EBay to Unload Skype for $2B

Private investors bring end to auction site's troubled ownership
By Jason Farago,  Newser Staff
Posted Sep 1, 2009 5:38 AM CDT
EBay to Unload Skype for $2B
Former eBay CEO Meg Whitman and Skype co-founder Niklas Zennstrom announcing their deal in 2005. After four years and substantial losses, eBay is selling the company to private investors.   (AP Photos / Sergio Dionisio, eBay)

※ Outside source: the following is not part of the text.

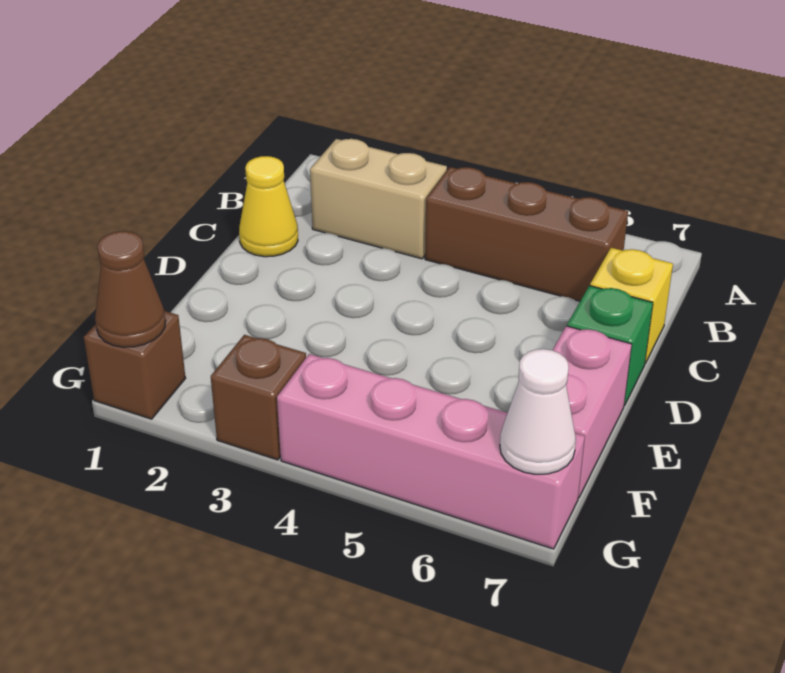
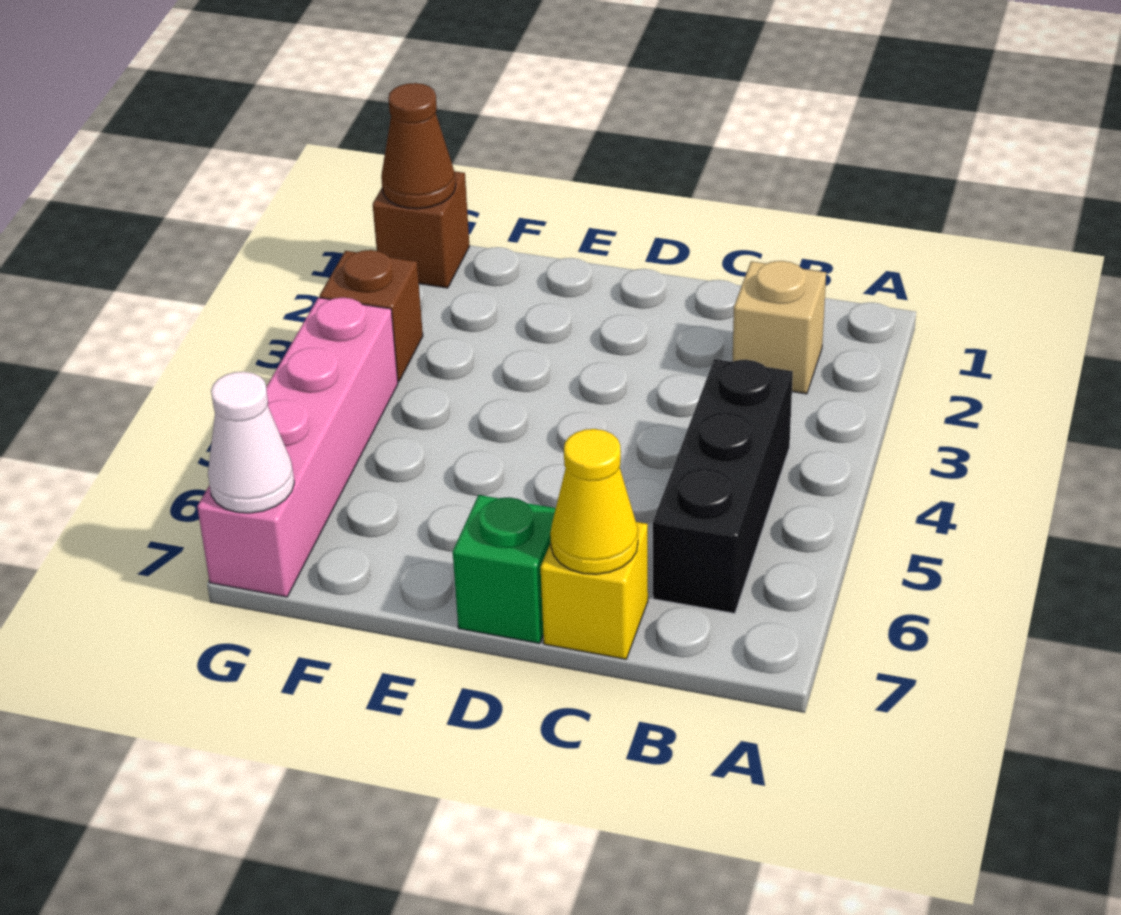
tan 1x2 brick [310,139,447,259] -> tan 1x1 brick [733,261,826,394]
brown 1x3 brick [425,167,628,301] -> black 1x3 brick [653,359,793,614]
yellow 1x1 cone [239,156,298,257] -> yellow 1x1 cone moved to [550,429,638,574]
pink 1x2 brick [553,326,632,498] -> none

EBay is selling Skype, the audiovisual chat service it calamitously bought in 2005, to a group of private investors, sources tell the New York Times. Although the price is unknown, eBay recently said it wanted about $2 billion for the the company, which is expected to pull in $600 million in revenues this year. The auction site paid more than $3.1 billion for Skype, outbidding Google and Yahoo, in what many now view as a disastrous purchase.

EBay had to write down $900 million of Skype's value after the takeover as difficulties of integrating the company into its main business became clear. While eBay had talked of a Skype IPO in 2010, it also spoke to several companies and investors—including Google, which backed away, and Skype's original founders, who failed to meet eBay's price. The purchasers of Skype are thought to include Andreessen Horowitz, a new venture capital firm led by the founder of Netscape.